Julia Rensberg, delegata della Chiesa di Svezia e rappresentante del Consiglio del popolo Sami all’interno della Chiesa svedese, ha ringraziato i giornalisti per il loro interesse nella giustizia climatica per i popoli indigeni.

«Faccio parte del popolo Sami e oggi celebriamo il Giorno della Creazione – e per me questo è un grande paradosso», ha detto, aggiungendo che «la natura è fantastica. È magia. È bellezza».

Abbiamo bisogno di Madre Terra per continuare a vivere, ha commentato. «Ma oggi stiamo affrontando la crisi climatica e nella regione artica sta aumentando più velocemente che altrove. Abbiamo visto arrivare la crisi climatica da molto tempo».

Per Reinsberg, i diritti degli indigeni e la giustizia climatica sono la stessa cosa. «Dobbiamo unirci come Chiesa a livello globale per aiutarci a sopravvivere a questa crisi climatica», ha esortato.

Bjorn Warde, delegato della Chiesa presbiteriana di Trinidad e Tobago, ha manifestato la sua gioia per aver potuto esprimere le sue preoccupazioni all’assemblea.

«Oggi celebriamo il Creato, perché ci sono molte cose della nostra creazione che amiamo», ha detto. «Eppure vediamo inondazioni nelle nostre terre.
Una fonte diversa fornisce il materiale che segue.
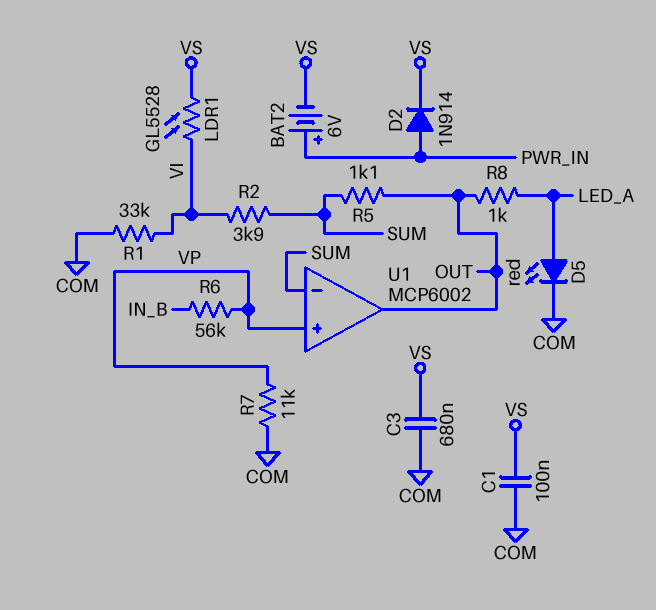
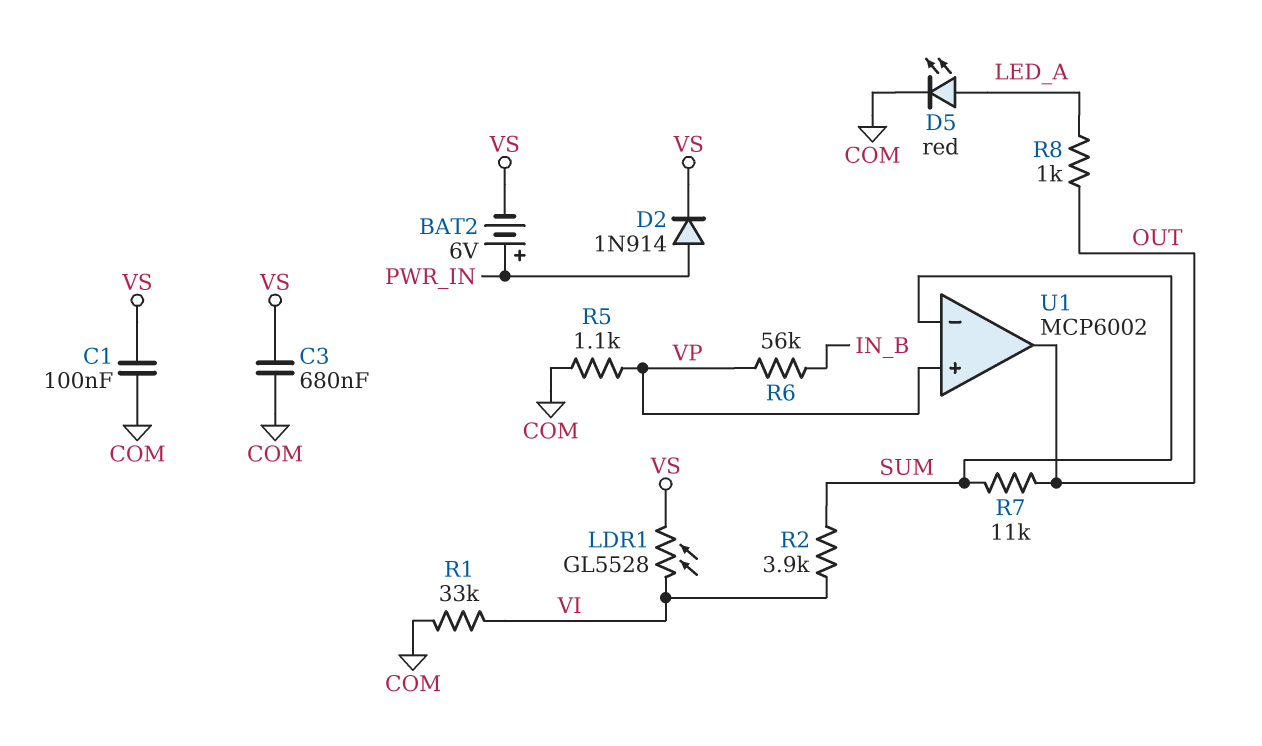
R5: 1.1k (OUT, SUM) -> 1.1k (COM, VP)
R7: 11k (COM, VP) -> 11k (OUT, SUM)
Vediamo frane sulle spiagge».

E ha aggiunto: «Per quelli di noi che conoscono i Caraibi e vedono il paradiso, noi che viviamo nei Caraibi vediamo anche gli effetti del cambiamento climatico».

I giornalisti hanno posto domande che spaziavano dai diritti dei popoli indigeni, all’esplorazione della risposta delle Chiese al cambiamento climatico e a come il Cec unifica il suo lavoro sul clima.
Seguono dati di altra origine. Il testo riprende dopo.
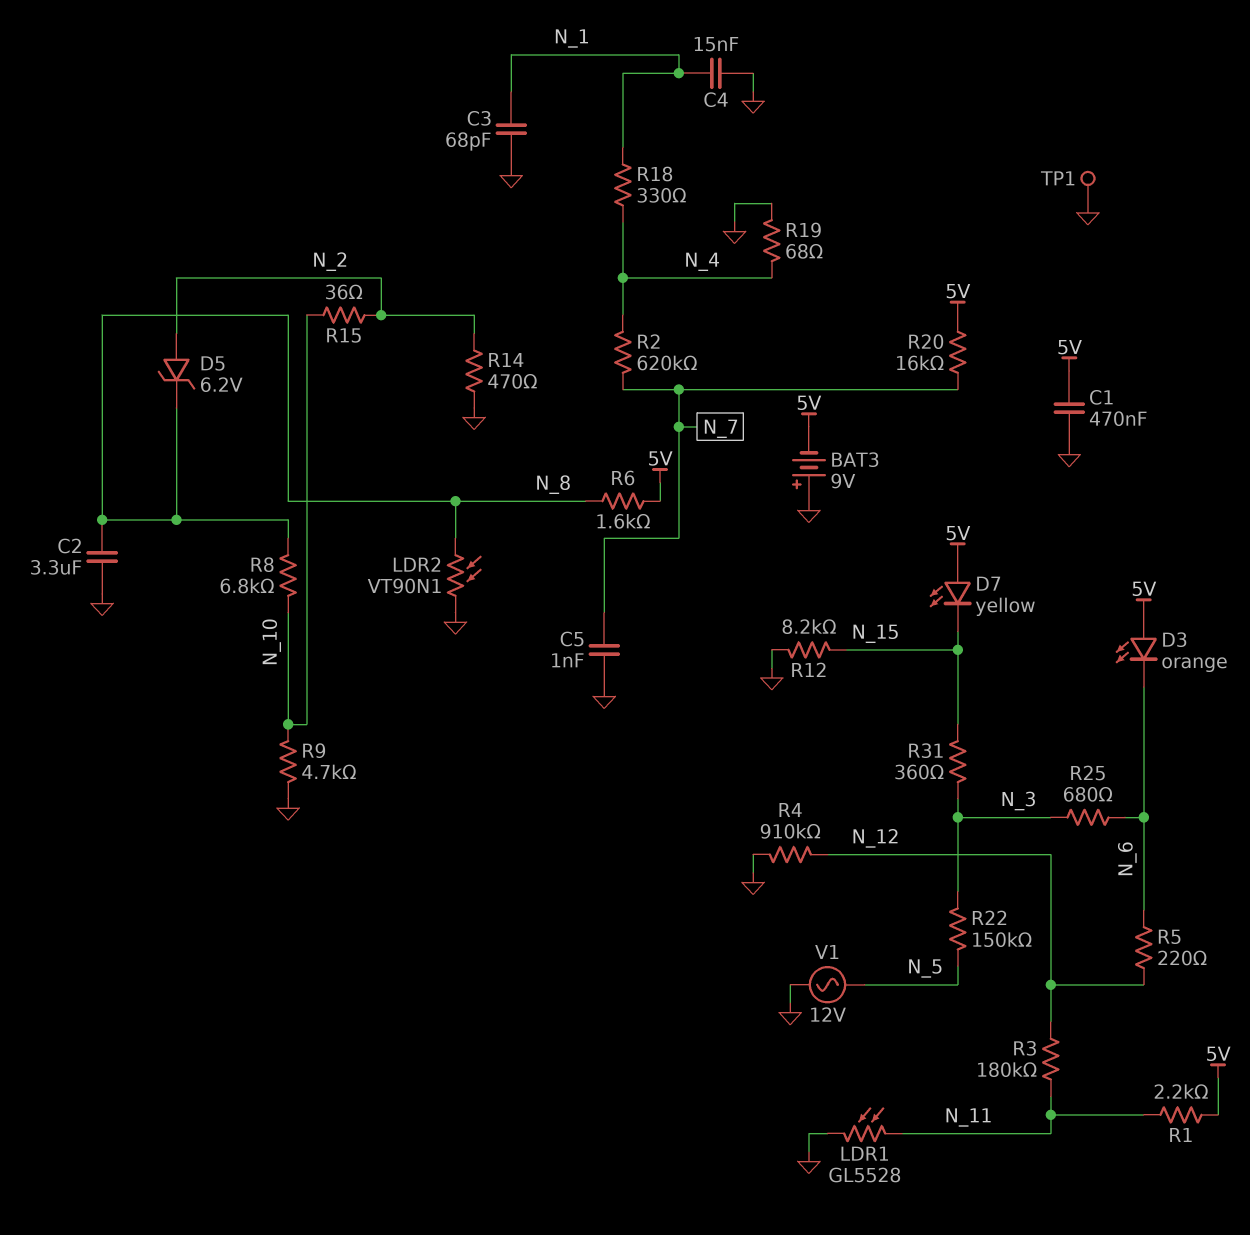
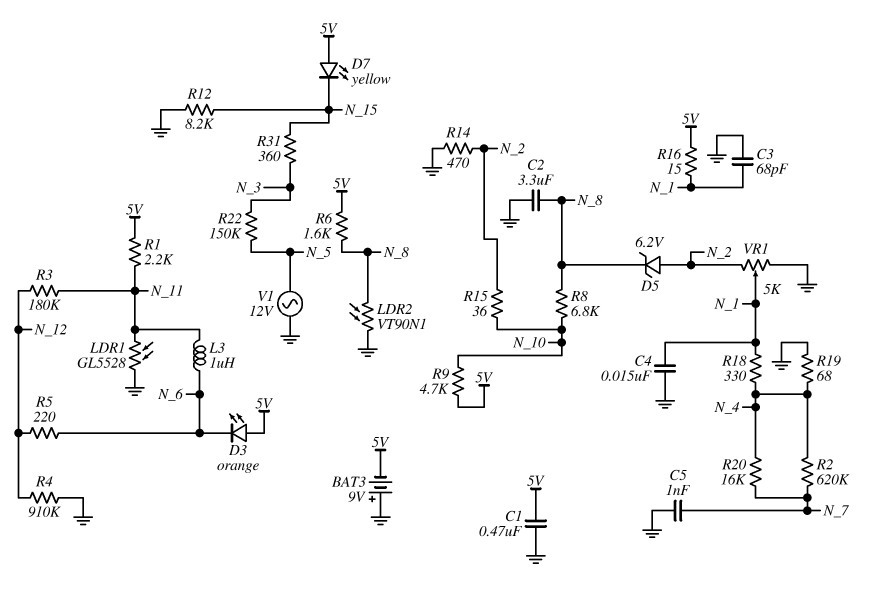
L3: none -> 1uH (N_6, N_11)
R9: 4.7k (GND, N_10) -> 4.7k (5V, N_10)
R16: none -> 15 (5V, N_1)
R20: 16k (5V, N_7) -> 16k (N_4, N_7)
R25: 680 (N_3, N_6) -> none
TP1: test point (GND) -> none
VR1: none -> 5k (GND, N_2, wiper N_1)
I delegati dell’ Assemblea hanno poi preso parte alla prima plenaria tematica, “Lo scopo dell’amore di Dio in Cristo per l’intera creazione – riconciliazione e unità”. 
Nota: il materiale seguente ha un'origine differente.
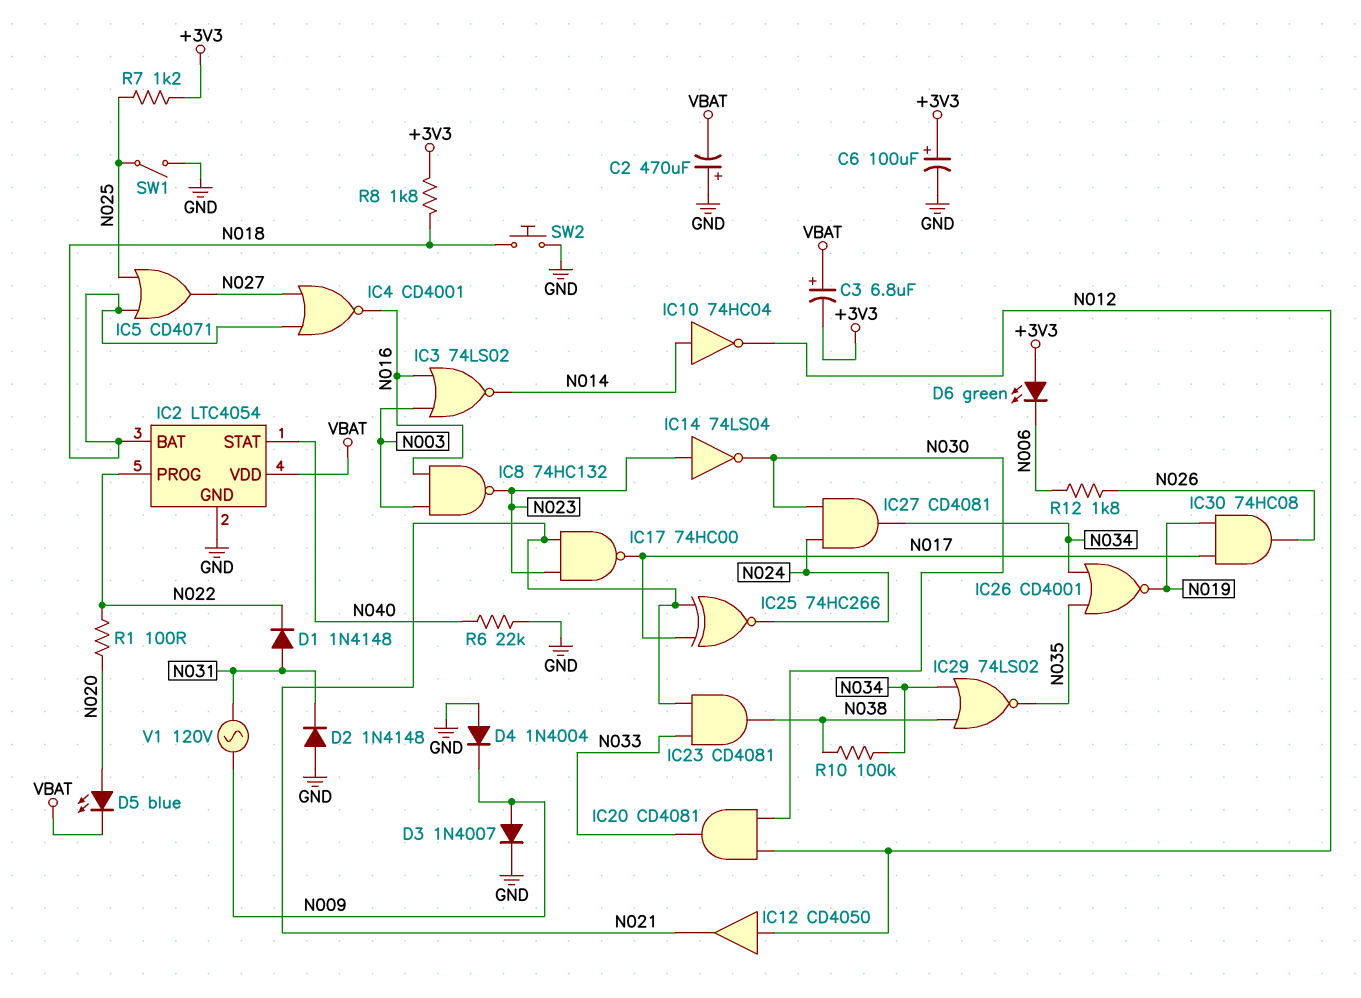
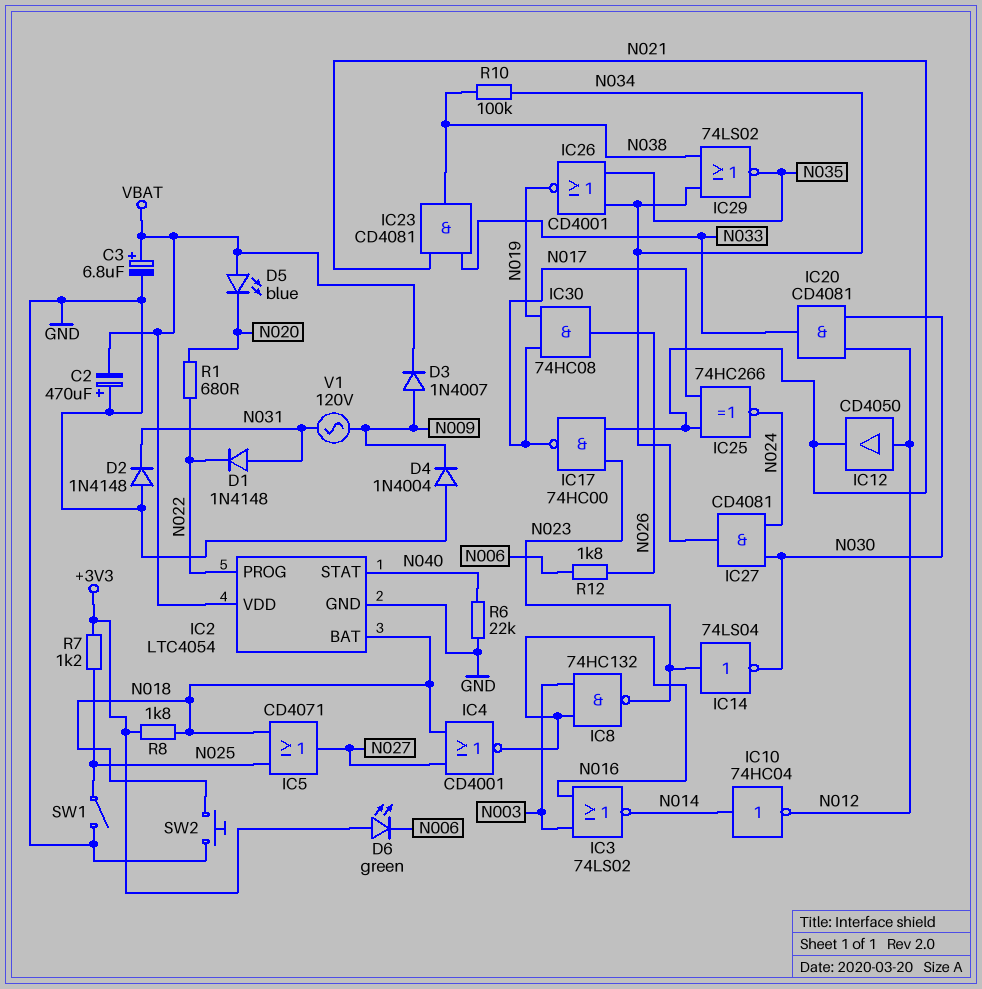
C3: 6.8uF (plus VBAT, minus +3V3) -> 6.8uF (plus VBAT, minus GND)
C6: 100uF (plus +3V3, minus GND) -> none
D3: diode 1N4007 (A N009, K GND) -> diode 1N4007 (A N009, K VBAT)
D5: LED blue (A N020, K VBAT) -> LED blue (A VBAT, K N020)
R1: 100 (N020, N022) -> 680 (N020, N022)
Il metropolita Emmanuel di Calcedonia, capo della delegazione del Patriarcato ecumenico, ha tenuto una presentazione. «Insieme, come comunità, chiese, città e nazioni, dobbiamo cambiare rotta e scoprire nuovi modi di lavorare insieme per abbattere le tradizionali barriere tra i popoli e smettere di competere per le risorse e iniziare a collaborare», ha detto.

L’arcivescovo Angaelos, delegato della Chiesa copta ortodossa, ha offerto un discorso sulla riconciliazione e l’unità in Medio Oriente.

Angealos ha paragonato le radici di un albero a quelle della Chiesa. «Ogni parte di un albero ha importanza ed efficacia», ha detto. «Quanto più forti sono le radici, tanto più ogni singola parte di quell’albero può esprimere la sua efficacia, il suo scopo e la sua funzione».

I relatori Bjorn Warde, delegato della Chiesa presbiteriana di Trinidad e Tobago, e Julia Rensberg, delegata della Chiesa di Svezia e rappresentante del Consiglio Sami all’interno della Chiesa svedese, hanno offerto riflessioni sul tema dell’assemblea dalle loro prospettive e dal loro contesto.

Warde ha parlato dello sfruttamento sconsiderato delle risorse naturali nei Caraibi. «Sto ascoltando la Terra che grida verso di noi. Ciò ha incoraggiato i nostri giovani a diventare strumenti di riconciliazione per l’intero creato».

«Noi indigeni viviamo al confine della crisi climatica», ha detto Reinsberg, che ha sottolineato come veda in prima persona la crisi climatica che colpisce la natura. «I nostri mezzi di sussistenza, la nostra cultura e le nostre lingue sono ugualmente minacciati. Per affermare l’amore di Dio nell’intera creazione, noi della comunità globale dobbiamo vivere e proteggere la Madre Terra».

Oggi venerdì 2 settembre, è prevista la protesta per il clima del movimento #FridaysforFuture guidata dai giovani, con una marcia simbolica e un programma di interventi dal palco con voci di giovani, canti, appelli alla solidarietà e all’azione globali.

L’iniziativa è nata grazie all’Ecumenical Youth Gathering (EYG), un gruppo di giovani da tutto il mondo che si ha appunto organizzato lo sciopero per la giustizia climatica, in connessione con il movimento lanciato da Greta Thunberg. L’EYG Climate Group è composto da circa 25 volontari di età inferiore ai 30 anni. Da quando sono arrivati ​​a Karlsruhe, si sono incontrati ogni giorno durante la pausa pranzo per condividere storie ed esperienze a proposito di come il clima stia cambiando i loro Paesi e regioni di provenienza e pianificare lo sciopero.